When asked on preparations for the event, the Chairman, House of Representatives Committee on Media and Public Affairs, Mr. Eseme Eyiboh, said Nigerians should not scream over the financial implications of such a celebration, rather they should look at what would be achieved.
He said it was an event that called for a review of the past 10 years of democracy in the country, stressing that it would provide the planners of the events, the opportunity to look into areas that needed to be seriously addressed.
Eyibo said the financial meltdown should not discourage Nigerians from celebrating a milestone in the nation’s democratic experience, stressing that this was the first time in the country’s history that democracy spanned 10 years.
Eze, who admitted that the committee met last Thursday and asked the secretariat to draw the estimate, added that the occasion was not for merry-making.
He said, “The occasion is not a bash. If not because of the significance to us in Nigeria – 10 years of uninterrupted democratic rule – it is not something others would want to celebrate.
“The budget has not even been drawn up. I can assure you that the amount you are calling is strange and we don’t have that kind of money. We met last Thursday and asked the secretariat to give us the estimate.”
Meanwhile, the Conference of Nigeria Political Parties on Sunday declared a one-week of mourning for democractic practice in Nigeria, saying the country was dangerously sliding into a one party state.

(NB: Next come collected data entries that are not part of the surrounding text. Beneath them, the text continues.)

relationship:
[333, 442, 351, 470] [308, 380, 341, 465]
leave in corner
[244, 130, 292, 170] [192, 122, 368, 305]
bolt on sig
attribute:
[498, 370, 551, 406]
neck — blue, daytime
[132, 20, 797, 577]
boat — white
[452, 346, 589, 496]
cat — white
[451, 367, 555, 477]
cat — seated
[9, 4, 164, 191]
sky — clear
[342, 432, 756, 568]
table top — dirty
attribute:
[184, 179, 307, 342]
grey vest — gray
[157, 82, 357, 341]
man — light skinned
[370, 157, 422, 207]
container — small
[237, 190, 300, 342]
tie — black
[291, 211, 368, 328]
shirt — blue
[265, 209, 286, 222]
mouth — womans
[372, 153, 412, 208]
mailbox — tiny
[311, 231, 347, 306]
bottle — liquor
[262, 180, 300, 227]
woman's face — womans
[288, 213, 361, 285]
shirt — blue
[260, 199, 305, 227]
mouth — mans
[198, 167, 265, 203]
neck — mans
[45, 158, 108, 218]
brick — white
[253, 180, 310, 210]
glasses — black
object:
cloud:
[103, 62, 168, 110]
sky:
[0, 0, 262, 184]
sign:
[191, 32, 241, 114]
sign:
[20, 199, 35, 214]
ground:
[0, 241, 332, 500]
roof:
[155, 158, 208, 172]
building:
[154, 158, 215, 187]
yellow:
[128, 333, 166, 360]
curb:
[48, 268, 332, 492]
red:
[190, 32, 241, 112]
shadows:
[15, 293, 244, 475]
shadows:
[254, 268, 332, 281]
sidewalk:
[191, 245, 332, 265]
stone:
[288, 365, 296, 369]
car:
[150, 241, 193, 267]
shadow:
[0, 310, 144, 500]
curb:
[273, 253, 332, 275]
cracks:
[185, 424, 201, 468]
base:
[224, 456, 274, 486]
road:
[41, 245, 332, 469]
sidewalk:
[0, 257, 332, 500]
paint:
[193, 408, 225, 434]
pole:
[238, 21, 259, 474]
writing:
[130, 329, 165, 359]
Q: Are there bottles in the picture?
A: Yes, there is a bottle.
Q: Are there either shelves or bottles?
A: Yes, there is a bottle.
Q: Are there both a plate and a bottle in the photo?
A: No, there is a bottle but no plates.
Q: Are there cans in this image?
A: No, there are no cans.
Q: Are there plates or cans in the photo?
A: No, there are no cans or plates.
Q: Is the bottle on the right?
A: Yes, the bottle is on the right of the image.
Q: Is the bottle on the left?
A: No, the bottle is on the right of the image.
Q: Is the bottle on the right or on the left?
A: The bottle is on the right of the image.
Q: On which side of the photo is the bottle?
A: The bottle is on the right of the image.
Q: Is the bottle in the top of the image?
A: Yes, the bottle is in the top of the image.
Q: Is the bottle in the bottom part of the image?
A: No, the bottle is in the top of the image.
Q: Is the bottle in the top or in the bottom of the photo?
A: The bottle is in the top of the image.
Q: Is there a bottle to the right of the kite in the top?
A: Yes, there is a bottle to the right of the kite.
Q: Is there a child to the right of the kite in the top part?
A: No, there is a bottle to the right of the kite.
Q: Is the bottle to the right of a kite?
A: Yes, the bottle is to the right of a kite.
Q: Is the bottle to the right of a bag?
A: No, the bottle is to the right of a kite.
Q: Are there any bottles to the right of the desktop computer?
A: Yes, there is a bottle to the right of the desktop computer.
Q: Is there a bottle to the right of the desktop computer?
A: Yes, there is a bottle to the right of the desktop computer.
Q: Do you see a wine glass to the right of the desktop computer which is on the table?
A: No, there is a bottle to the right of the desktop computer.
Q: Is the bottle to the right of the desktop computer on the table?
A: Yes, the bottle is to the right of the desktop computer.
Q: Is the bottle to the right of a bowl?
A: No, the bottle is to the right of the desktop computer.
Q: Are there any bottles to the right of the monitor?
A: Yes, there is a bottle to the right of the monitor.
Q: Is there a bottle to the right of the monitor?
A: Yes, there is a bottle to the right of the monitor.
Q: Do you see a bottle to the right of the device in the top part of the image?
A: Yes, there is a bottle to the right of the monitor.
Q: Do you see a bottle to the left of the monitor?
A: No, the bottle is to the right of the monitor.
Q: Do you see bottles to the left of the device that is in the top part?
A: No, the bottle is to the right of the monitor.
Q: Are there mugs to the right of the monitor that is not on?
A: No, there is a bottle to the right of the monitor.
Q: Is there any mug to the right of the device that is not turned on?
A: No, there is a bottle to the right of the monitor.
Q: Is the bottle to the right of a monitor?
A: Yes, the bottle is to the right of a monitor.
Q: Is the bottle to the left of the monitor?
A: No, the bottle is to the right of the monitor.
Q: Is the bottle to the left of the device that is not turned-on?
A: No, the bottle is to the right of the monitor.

The CNPP, in a statement by its National Publicity Secretary, Mr. Osita Okechukwu, said after reviewing the democratic experiment started on May 29, 1999, it came to an inevitable conclusion that the last 10 years could only be classified as “10 Locust years.”
The conference said after reviewing the core ingredients of democracy, it came to the conclusion that the principles of popular government had taken flight from the country
“It is our considered view that indeed Nigerians cannot in all honesty claim to be practicing democracy, when the people’s votes do not count, nor do we have government by the people and for the people; at best we can claim that we are under civil rule,’ it said.
The CNPP added that the result of an opinion poll conducted among Nigerian on whether or not democracy should be celebrated or mourned, indicated that 78 per cent of the respondents voted for the latter.
The statement reads in part, “78 per cent of those sampled gave a damning answer that they were mourning democracy, that there was nothing to rejoice for, when they were not part of decision making, since their votes did not count”, the statement read.
“To them, this is not the democracy Chief M.K.O.Abiola, Maj.-Gen. Shehu Musa Yar’Adua, Bobo Nwosisi, Baguda Kaltho and dozens of Nigerians died fighting for.
“They recall the high expectations and aspirations of Nigerians in getting the military back to the barracks and how those expectations were smashed by ex-president Chief Olusegun Obasanjo.
“They lament the death of Chief Bola Ige, Chief Harry Marshal, Chief A.K.Dikibo, Chief Ogbonna Uche, the over 400 that died during the Jos North Local Government election and a host of others too numerous to mention, the hunger in the midst of unprecedented oil receipt, the collapsed infrastructure and monumental corruption.”
The CNPP also said it regretted that despite a whopping N85tn realized between 1999 and 2008 from the sale of the nation’s crude oil , the federal and state governments had failed to solve the problems in the Niger Delta; provide electricity and good roads; and make education as well as health care accessible to the people.
It said the results of government’s poor performance were the crisis in the Niger Delta and the despondency in the land.
The conference further said that Nigerians bemoaned that the little hope raised when President Umaru Musa Yar’Adua assumed office on May 29, 2007 had vanished.
It added that “ the wide gulf between the President’s pronouncement of Seven Point Agenda and inaction, the cold water he poured on war against corruption and the emerging dictatorship emanating from the controversial electoral bills he presented to the National Assembly,” were the reasons why Nigerians had lost hope in his administration.